• **Document text**
# # #
Facts: Verified complaint from a concerned citizen

Anti-Graft and Corrupt Practices Act, the Code of Conduct and Ethical Standards for Public
Officials and the Code of Judicial Conduct

The case stemmed from three (3) criminal cases assigned to respondent, namely:

- a.] Criminal Case against Roberto Agana y Borja, for violation of Section 16, Article III, R.A.
6425, as amended;
- b.] Criminal Case against Roberto Agana y Borja for violation of P.D. No. 1866; and
- c.] Criminal Case against Sarah Resula y Puga for violation of Section 16, Article III of R.A. No.
6425, as amended.

Complaint alleges that respondent as the presiding judge in whose sala the above enumerated cases are
pending, gravely abused his discretion and exhibited evident partiality by:

1.] socializing in posh restaurants particularly in Marios Restaurant, Quezon City and the Shangri-
la EDSA Plaza with then Congresswoman Venice Agana, mother of the accused Roberto Agana, together
with their counsel, Atty. Narciso Cruz;

2.] issuing unreasonable orders for postponement which unjustly delay the administration of
justice; and

3.] allowing the two accused, Roberto Agana and his live-in partner, Sarah Resula, to submit to a
drug test thereby postponing the trial of the cases indefinitely.

Court appointed Associate Appellate Court Justice Delilah Vidallon-Magtolis to investigate.

The complainant did not appear at the hearing. Despite this, Justice Vidallon-Magtolis, bearing in mind
that even a desistance of the complainant is of no moment in an administrative case such as this,
proceeded with the investigation by examining the records of the criminal cases involved which
respondent had brought along. She subsequently submitted a Report containing the following findings
and recommendations:

as to the alleged partiality of the respondent in granting postponements, his testimony could only
be in the form of opinions which would have been inadmissible, considering that he is not party to the
criminal cases, neither does he appear to be involved therein in any other capacity. As a matter of fact,
his real identity remains to be a question, since he did not actually furnish his real address in his
complaints, both with the Ombudsman and with the Court Administrator

Justice (OCA) wanted to dismiss however the SC is the only authorized body to dismiss such admin.
Cases.
Justice Vidallon-Magtolis recommended that respondent be fined the sum of Ten Thousand
(P10,000.00) Pesos with a stern warning that a repetition of the acts complained of will be dealt with
more severely.
# # #
• **Exercise requirements**
Reproduce the passage of the case summary starting at "3.] allowing the" and ending at "Vidallon-Magtolis to investigate.".
# # #
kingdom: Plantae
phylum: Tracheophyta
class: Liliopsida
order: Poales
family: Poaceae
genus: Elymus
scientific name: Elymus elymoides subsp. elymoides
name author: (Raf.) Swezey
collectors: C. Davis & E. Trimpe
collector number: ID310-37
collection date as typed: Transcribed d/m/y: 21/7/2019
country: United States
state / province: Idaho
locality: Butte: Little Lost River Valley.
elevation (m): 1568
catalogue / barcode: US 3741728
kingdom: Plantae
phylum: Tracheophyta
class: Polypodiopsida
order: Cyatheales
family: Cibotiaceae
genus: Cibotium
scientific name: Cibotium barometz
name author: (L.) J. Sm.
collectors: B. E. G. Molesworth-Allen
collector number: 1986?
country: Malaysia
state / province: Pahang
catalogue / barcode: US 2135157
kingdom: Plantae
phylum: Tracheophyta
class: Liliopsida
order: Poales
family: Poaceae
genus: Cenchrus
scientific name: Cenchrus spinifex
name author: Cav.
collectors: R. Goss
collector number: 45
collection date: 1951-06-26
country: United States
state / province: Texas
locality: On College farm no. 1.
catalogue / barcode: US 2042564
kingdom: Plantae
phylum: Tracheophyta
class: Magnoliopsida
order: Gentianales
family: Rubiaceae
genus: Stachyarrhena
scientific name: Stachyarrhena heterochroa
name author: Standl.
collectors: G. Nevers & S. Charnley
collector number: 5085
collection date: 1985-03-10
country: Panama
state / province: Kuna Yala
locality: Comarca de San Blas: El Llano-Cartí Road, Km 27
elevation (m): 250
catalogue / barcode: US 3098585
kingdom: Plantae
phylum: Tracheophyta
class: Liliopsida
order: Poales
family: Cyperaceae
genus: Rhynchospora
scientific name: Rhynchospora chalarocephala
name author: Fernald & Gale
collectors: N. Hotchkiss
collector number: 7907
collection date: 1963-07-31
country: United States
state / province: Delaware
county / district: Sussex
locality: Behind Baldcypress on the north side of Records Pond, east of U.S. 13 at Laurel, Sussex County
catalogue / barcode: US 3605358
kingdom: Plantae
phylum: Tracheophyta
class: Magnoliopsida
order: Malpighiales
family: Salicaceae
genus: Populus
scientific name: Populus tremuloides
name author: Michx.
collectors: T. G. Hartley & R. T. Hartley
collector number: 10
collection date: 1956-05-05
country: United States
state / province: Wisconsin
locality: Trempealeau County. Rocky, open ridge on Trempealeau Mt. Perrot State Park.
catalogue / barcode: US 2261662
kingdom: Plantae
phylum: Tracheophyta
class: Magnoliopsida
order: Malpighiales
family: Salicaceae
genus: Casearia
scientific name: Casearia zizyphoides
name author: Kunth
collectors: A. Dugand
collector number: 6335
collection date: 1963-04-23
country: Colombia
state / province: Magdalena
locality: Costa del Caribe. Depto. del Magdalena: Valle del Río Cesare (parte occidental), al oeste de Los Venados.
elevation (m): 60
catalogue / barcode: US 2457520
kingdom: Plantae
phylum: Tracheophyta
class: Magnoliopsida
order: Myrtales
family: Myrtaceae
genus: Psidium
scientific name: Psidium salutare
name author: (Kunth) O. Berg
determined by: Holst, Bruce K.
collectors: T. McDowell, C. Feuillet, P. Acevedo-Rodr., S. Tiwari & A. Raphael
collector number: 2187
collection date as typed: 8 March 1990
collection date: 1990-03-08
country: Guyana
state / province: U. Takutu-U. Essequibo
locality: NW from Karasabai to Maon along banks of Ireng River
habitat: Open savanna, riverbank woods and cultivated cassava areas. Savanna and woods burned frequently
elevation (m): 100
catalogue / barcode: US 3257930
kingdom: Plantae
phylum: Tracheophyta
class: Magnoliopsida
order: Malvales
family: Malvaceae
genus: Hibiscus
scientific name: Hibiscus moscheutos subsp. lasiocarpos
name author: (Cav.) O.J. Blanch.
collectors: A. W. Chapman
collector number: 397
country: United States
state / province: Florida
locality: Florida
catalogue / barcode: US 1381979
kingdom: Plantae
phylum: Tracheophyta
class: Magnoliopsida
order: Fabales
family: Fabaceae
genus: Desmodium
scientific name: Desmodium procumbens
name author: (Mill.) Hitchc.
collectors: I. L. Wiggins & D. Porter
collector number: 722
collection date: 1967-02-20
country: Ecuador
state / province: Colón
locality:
# # #
• **Result of this exercise**
3.] allowing the two accused, Roberto Agana and his live-in partner, Sarah Resula, to submit to a
drug test thereby postponing the trial of the cases indefinitely.

Court appointed Associate Appellate Court Justice Delilah Vidallon-Magtolis to investigate.